Credit: Getty Images

Negative social determinants of health provide a massive challenge to the health-care community, but experts and medical professionals aren’t powerless to meet it. As Michael Dowling, CEO of Northwell Health, writes in his book “Health Care Reboot”:

This trend toward greater awareness of the social determinants of health is one of the most encouraging developments in health care, for it creates greater awareness among providers of the whole patient, including all of the various elements—most of them outside what might be considered strictly medical issues—that affect an individual’s overall health and wellbeing.

An outgrowth of this growing trend goes by the name “upstreamism.” Upstreamist practitioners don’t only focus on the patient’s downstream symptoms; instead, they also turn their attention upstream to incorporate the patient’s social determinants of health in their diagnosis. Dowling illustrates this paradigm with an example of a patient with chronic, life-interrupting headaches. Her upstreamist doctor provided her the usual medication but added the unusual prescription of a visit by a community health worker. The health worker found the patient’s apartment walls to be infested with high levels of mold. The doctor and health worker told the patient to have her landlord fix the problem and provided the number for a public-interest attorney should the landlord fail to comply.
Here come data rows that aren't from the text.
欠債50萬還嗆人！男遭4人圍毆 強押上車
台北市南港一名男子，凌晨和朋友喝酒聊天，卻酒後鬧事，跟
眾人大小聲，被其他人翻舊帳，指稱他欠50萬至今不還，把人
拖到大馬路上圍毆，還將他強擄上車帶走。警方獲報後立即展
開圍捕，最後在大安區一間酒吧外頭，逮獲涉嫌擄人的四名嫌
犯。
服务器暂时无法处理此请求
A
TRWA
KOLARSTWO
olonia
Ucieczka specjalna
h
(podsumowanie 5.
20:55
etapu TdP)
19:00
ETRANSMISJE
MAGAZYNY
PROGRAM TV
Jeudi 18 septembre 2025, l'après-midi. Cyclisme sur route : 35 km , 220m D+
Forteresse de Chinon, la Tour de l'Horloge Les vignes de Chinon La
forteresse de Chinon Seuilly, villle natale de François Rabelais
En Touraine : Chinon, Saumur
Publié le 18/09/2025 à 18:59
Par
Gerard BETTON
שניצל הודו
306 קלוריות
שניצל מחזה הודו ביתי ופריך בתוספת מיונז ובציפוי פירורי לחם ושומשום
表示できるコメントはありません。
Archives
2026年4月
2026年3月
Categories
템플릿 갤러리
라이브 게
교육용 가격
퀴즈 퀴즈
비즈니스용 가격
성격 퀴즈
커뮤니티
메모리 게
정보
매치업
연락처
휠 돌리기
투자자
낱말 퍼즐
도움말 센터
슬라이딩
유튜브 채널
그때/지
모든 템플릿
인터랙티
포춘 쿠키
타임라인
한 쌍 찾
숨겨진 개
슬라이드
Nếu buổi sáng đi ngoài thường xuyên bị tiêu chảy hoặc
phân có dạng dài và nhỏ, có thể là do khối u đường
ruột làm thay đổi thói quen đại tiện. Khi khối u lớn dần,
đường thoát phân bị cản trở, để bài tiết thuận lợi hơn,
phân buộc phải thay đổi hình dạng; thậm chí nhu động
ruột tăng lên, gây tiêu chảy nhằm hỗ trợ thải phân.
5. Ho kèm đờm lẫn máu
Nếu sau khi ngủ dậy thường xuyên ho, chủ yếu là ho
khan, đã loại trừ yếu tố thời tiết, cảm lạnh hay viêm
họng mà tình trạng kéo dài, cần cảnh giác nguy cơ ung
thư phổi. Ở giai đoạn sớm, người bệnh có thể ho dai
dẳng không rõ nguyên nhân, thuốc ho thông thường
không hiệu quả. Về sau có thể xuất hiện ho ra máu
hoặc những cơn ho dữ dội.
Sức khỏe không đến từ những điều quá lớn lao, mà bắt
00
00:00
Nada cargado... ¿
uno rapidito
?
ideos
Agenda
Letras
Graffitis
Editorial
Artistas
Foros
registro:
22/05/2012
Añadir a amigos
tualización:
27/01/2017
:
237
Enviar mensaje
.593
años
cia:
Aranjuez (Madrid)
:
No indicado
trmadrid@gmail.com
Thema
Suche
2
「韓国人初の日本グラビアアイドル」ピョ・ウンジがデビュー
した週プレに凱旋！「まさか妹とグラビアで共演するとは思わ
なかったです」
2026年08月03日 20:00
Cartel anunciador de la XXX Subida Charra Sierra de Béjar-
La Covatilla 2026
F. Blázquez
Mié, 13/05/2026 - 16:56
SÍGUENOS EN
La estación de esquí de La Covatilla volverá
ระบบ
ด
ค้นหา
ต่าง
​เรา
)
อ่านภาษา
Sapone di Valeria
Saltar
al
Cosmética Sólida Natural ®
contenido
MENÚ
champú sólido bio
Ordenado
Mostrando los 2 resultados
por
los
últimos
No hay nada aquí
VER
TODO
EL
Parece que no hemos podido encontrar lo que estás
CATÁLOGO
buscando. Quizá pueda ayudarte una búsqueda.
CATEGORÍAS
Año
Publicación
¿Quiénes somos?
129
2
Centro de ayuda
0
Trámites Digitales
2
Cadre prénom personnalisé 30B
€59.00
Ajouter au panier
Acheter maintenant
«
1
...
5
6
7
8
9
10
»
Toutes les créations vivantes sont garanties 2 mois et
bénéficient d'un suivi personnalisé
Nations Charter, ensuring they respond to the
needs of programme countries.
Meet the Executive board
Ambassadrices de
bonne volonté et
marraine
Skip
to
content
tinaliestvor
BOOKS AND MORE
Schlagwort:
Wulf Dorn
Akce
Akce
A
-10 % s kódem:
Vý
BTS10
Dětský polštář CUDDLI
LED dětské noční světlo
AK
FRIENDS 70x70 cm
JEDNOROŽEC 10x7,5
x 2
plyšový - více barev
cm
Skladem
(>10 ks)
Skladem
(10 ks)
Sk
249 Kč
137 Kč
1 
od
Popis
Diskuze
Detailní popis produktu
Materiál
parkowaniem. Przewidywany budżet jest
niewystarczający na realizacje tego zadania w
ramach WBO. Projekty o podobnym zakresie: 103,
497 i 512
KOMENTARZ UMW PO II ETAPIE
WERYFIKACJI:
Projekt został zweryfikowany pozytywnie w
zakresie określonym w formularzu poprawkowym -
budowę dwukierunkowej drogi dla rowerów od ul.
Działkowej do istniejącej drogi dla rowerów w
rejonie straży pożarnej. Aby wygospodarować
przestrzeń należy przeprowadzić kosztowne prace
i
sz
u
Dowling’s story shows the holistic approach of upstreamism: to take into account all the determinants of health, not only those found within hospital walls. Sometimes, Dowling notes, that will require medical professionals to take the lead. But other times, when there are extra-symptomatic drivers of health, it will mean partnering with or supporting social service workers, law enforcement, or legal minds to secure a combination of services to heal the whole person.

It’s for these reasons that many health-care organizations are spearheading initiatives and outreach programs to directly target social determinants of health before they become medical issues. Examples include Northwell’s first-of-its-kind gun-violence screening program and the American Academy of Pediatrics’ fight for food security for U.S. children.

As Tambar points out, this holistic outlook means changing our approach to more than just medicine. It will require many aspects of our society to adopt a multi-lens approach, one that adds an interdisciplinary depth to social problems beyond a solitary profession’s expertise. He concluded, “What people are realizing is to holistically serve someone, it’s not about you doing it all. It’s about partnering with the best person who can do something you can’t do.”